(Collected data)
>>

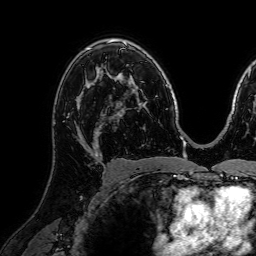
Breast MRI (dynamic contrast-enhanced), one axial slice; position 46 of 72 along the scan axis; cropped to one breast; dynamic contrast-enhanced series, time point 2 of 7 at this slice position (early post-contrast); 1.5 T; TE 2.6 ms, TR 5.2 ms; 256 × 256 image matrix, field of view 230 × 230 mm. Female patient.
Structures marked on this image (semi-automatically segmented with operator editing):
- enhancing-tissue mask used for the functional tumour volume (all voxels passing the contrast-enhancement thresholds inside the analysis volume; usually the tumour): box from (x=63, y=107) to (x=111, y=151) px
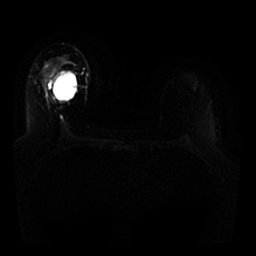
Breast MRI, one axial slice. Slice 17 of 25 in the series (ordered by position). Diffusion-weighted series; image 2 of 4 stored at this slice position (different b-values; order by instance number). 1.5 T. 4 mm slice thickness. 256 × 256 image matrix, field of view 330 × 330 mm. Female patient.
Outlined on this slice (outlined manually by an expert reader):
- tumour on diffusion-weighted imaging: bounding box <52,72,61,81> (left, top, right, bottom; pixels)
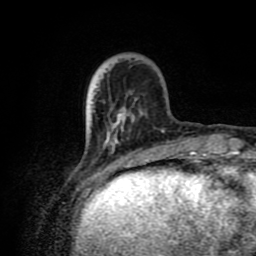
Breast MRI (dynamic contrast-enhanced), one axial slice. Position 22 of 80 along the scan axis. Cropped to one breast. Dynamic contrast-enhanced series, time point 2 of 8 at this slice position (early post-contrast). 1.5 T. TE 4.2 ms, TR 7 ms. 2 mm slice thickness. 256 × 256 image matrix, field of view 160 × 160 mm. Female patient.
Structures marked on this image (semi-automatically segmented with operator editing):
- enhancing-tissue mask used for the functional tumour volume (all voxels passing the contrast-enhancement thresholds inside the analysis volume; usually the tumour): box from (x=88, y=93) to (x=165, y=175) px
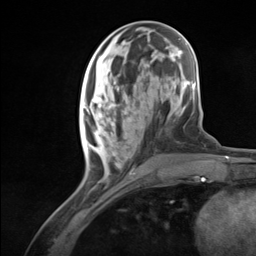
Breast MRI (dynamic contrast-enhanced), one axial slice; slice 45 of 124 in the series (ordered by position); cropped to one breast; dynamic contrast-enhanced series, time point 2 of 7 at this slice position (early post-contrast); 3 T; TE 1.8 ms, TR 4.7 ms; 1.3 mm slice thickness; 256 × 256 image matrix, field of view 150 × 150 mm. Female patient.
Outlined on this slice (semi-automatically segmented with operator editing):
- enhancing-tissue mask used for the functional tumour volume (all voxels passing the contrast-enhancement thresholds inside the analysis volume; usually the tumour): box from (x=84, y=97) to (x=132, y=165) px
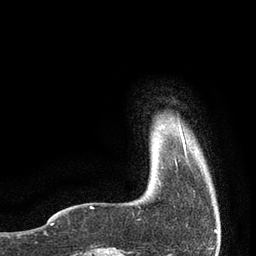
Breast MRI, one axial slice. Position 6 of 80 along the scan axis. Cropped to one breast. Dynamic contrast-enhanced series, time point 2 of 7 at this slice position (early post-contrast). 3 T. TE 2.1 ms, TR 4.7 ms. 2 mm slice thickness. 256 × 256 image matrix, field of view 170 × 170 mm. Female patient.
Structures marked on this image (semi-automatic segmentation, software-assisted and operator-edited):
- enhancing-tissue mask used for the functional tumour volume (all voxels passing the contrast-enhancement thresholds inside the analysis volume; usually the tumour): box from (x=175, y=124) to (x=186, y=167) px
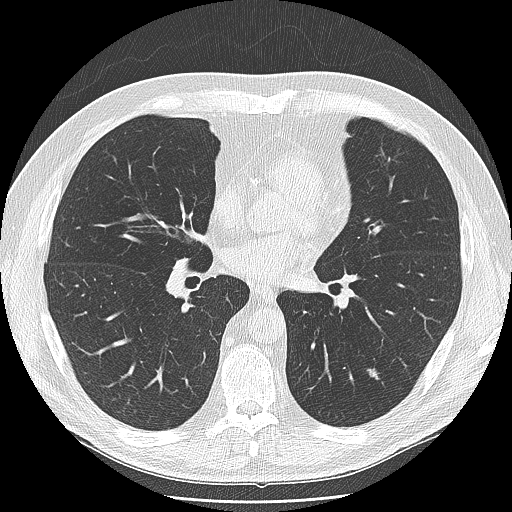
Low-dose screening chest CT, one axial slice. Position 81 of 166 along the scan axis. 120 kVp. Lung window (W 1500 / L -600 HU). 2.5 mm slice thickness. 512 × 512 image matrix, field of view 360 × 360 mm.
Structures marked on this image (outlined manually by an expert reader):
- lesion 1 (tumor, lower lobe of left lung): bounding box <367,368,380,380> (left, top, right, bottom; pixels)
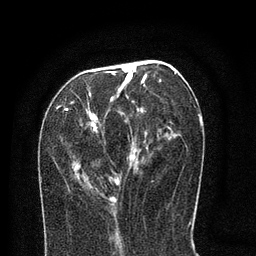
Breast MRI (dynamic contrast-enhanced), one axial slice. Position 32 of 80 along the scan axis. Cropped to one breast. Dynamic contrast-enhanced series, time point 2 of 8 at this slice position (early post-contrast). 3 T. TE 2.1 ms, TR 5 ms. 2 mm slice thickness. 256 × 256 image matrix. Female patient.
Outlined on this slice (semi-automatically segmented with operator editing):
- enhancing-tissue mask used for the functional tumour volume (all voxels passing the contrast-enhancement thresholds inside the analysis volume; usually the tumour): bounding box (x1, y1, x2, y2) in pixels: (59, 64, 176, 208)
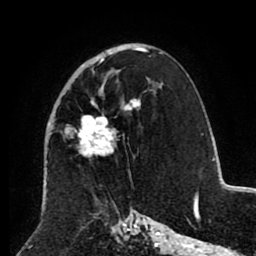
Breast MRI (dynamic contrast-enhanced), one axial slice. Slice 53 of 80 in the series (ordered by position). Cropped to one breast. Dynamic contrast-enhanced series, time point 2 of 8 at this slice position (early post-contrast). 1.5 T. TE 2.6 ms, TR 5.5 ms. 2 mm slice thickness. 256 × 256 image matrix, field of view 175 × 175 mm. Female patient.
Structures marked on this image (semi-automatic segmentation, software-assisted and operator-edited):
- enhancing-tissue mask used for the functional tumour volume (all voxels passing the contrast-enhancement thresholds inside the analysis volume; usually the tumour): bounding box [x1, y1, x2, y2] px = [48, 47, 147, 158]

<<

Restate word for word every line from the one with "- lesion 1 (tumor, lower" up to and including the one with "64, 176, 208)" in the records above, minus the pictures.

## Answer to this problem
- lesion 1 (tumor, lower lobe of left lung): bounding box <367,368,380,380> (left, top, right, bottom; pixels)
Breast MRI (dynamic contrast-enhanced), one axial slice. Position 32 of 80 along the scan axis. Cropped to one breast. Dynamic contrast-enhanced series, time point 2 of 8 at this slice position (early post-contrast). 3 T. TE 2.1 ms, TR 5 ms. 2 mm slice thickness. 256 × 256 image matrix. Female patient.
Outlined on this slice (semi-automatically segmented with operator editing):
- enhancing-tissue mask used for the functional tumour volume (all voxels passing the contrast-enhancement thresholds inside the analysis volume; usually the tumour): bounding box (x1, y1, x2, y2) in pixels: (59, 64, 176, 208)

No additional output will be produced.